If the ticket window is the horse track, the platform is a Roulette wheel, with you as the ball. Take your place at the far edge of the ledge that's evenly spread with erect bodies. As the cars whir into place three inches from your nose, you silently hope that the spot that you've chosen on the concrete will line up with one of the sets of sliding double doors.

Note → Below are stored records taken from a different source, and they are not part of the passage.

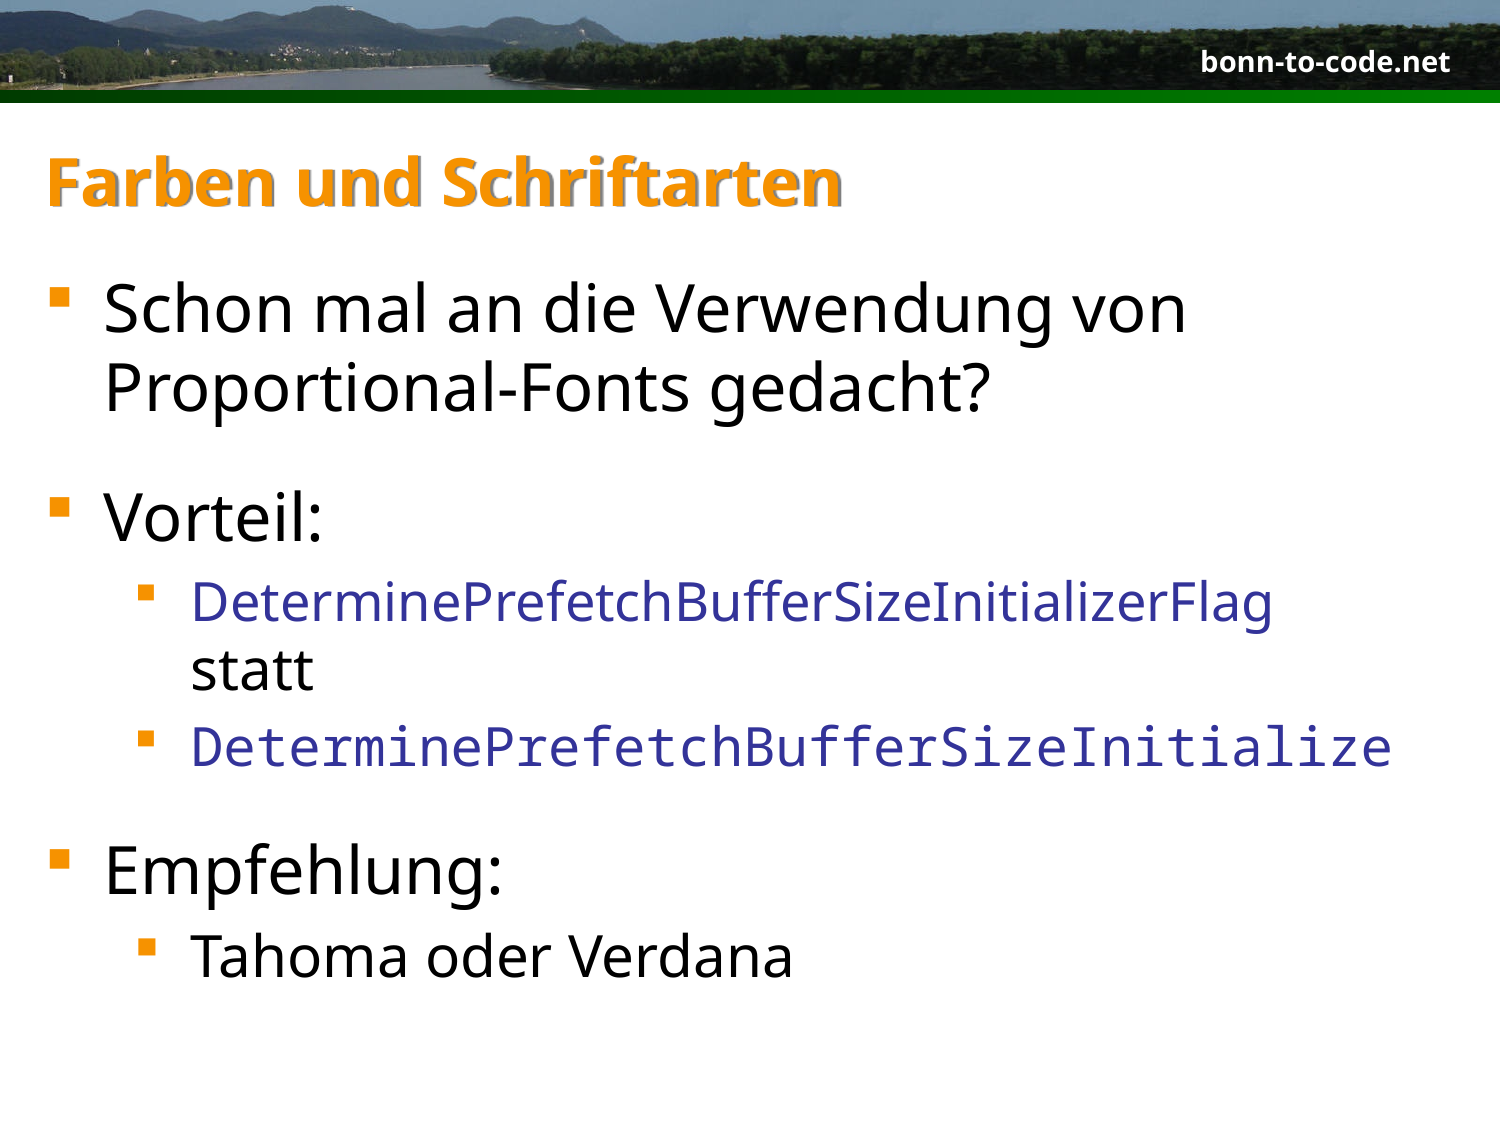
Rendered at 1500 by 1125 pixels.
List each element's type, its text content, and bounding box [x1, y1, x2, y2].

title Farben und Schriftarten [29, 101, 1471, 257]
picture [0, 0, 1500, 90]
list Schon mal an die Verwendung von Proportional-Fonts gedacht? Vorteil: DeterminePrefetchBufferSizeInitializerFlag statt DeterminePrefetchBufferSizeInitialize Empfehlung: Tahoma oder Verdana [29, 257, 1471, 1114]
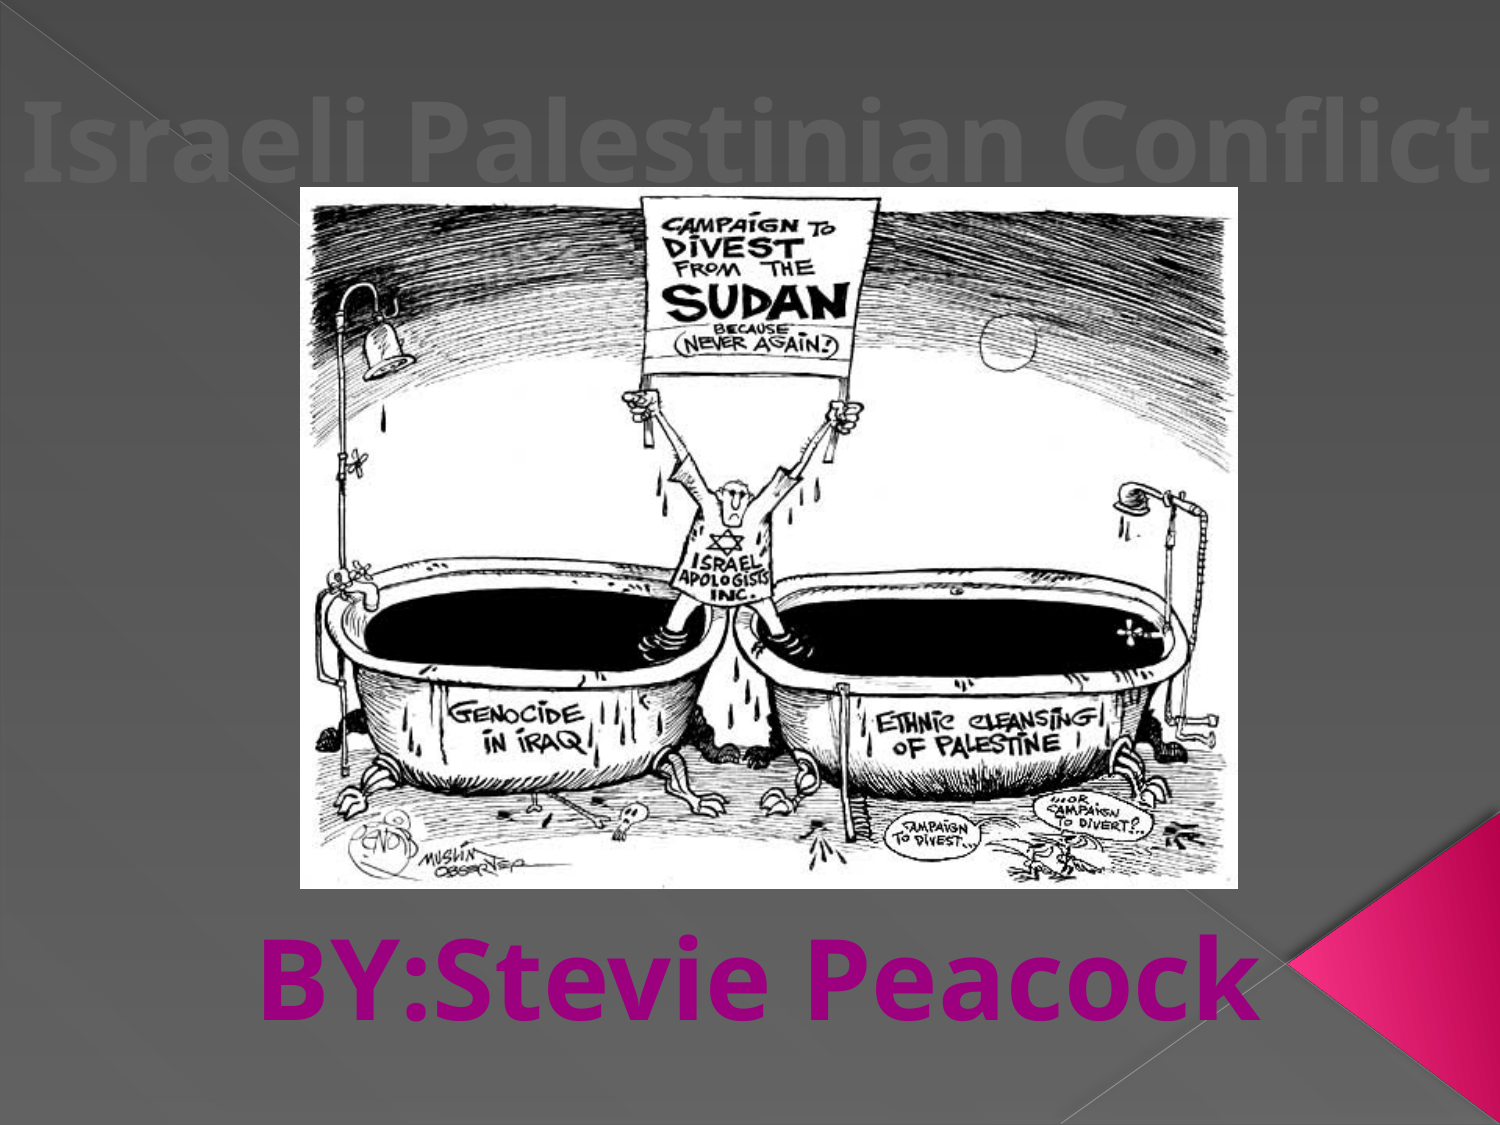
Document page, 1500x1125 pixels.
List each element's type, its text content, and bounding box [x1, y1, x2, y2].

picture [299, 187, 1238, 890]
text_box Israeli Palestinian Conflict [6, 62, 1500, 213]
text_box BY:Stevie Peacock [239, 899, 1277, 1050]
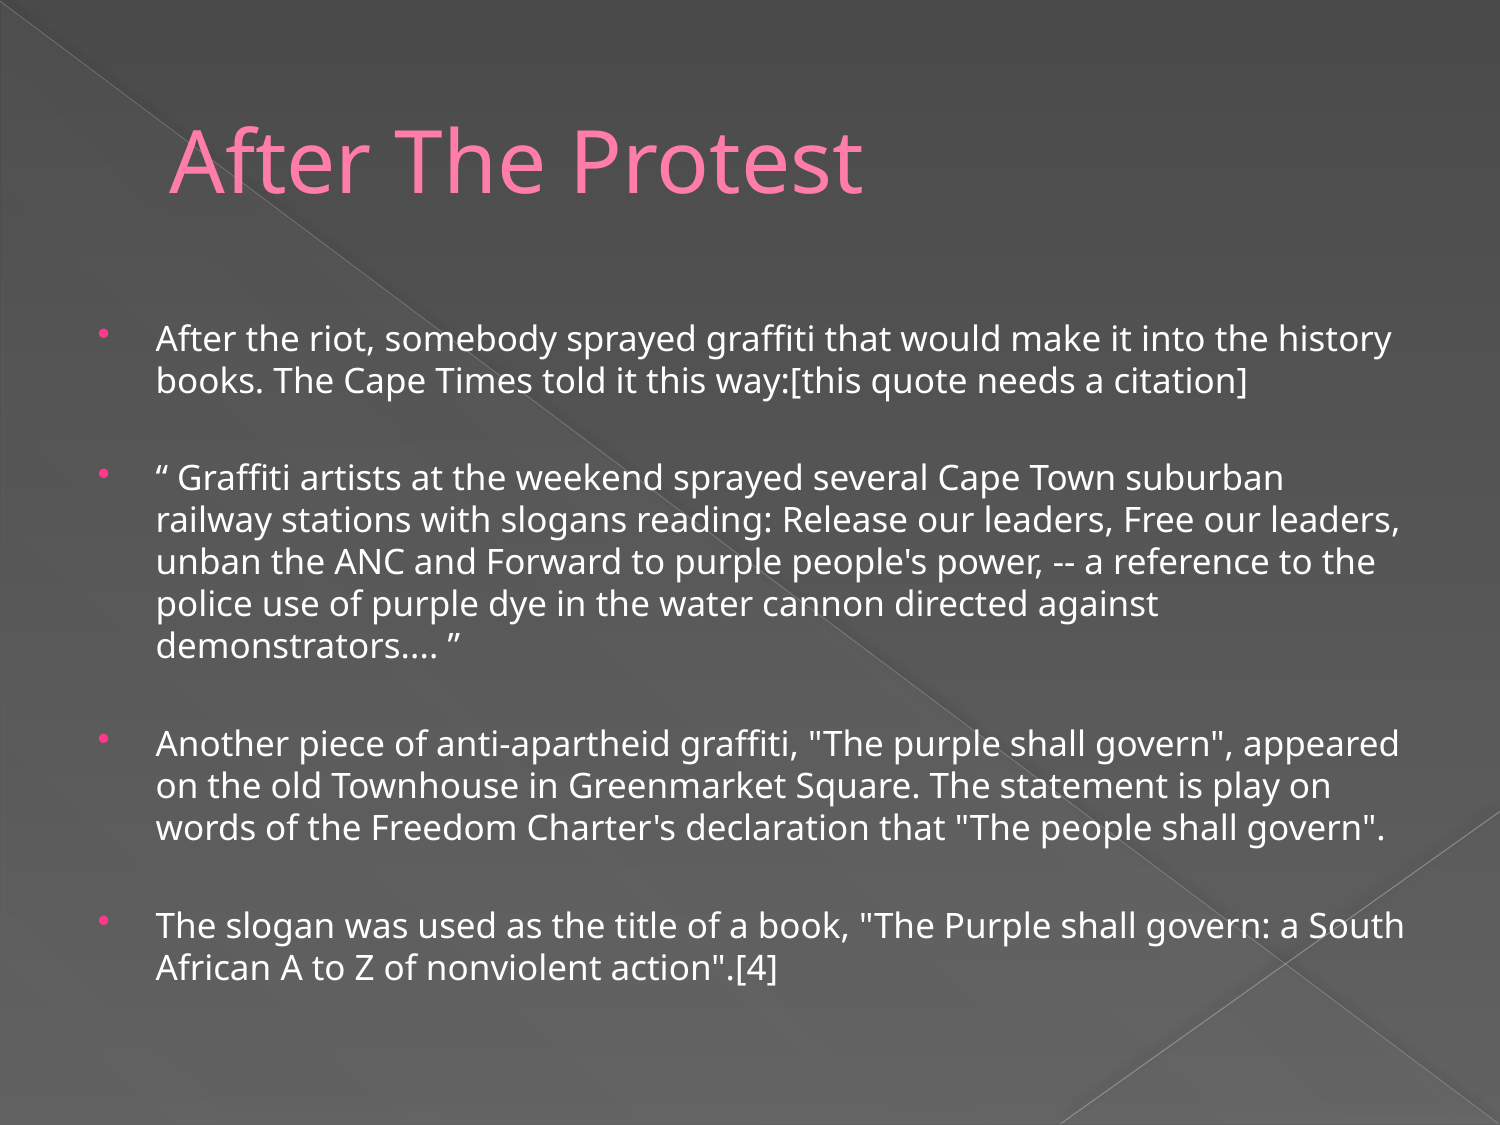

Human faces are clustered on the other side of the door. Civility requires allowing these people one second to get off before you rush forward. This is simply not feasible during normal traffic hours on the Cairo Metro. As with the ticket window, each time you give in to the impulse to politeness, you will find yourself shut out for the round as a crowd of elbows gets on in front of you and the doors slide shut. Rather, you must cram yourself into the car as soon as you see the doors part to reveal the crowd of prospective disembarkers. Do not be cowed by the look of anxiety on their faces as they see the horde blocking them from exiting; they do the same thing -- a few minutes ago, come to think of it. As they squawk their protestations when they crowds collide, remind yourself that it's not your fault. Preferably, you can get yourself pushed onto the car by standing in front of an aggressive stranger who uses you as a battering ram: That way, you are crushing the would-be disembarkers only passively, and you can feel morally clean.
If you are left on the platform when the doors close, you may catch the alarming sight of the train pulling away with people half-on, one foot on the platform, the door jammed open by their backpacks or their bodies. Other passengers will pull them on, wresting the doors open long enough to squeeze the stragglers aboard.
On the plus side, it's nice to see how unselfconscious and unterritorial Cairenes are about having a stranger way inside the imaginary bubble of their personal space. If holding onto the pole requires resting one's arm across the shoulders of someone whose face one can't even see, one will do it without compunction. I'm not being sarcastic. I think this is nice. Warm. Human.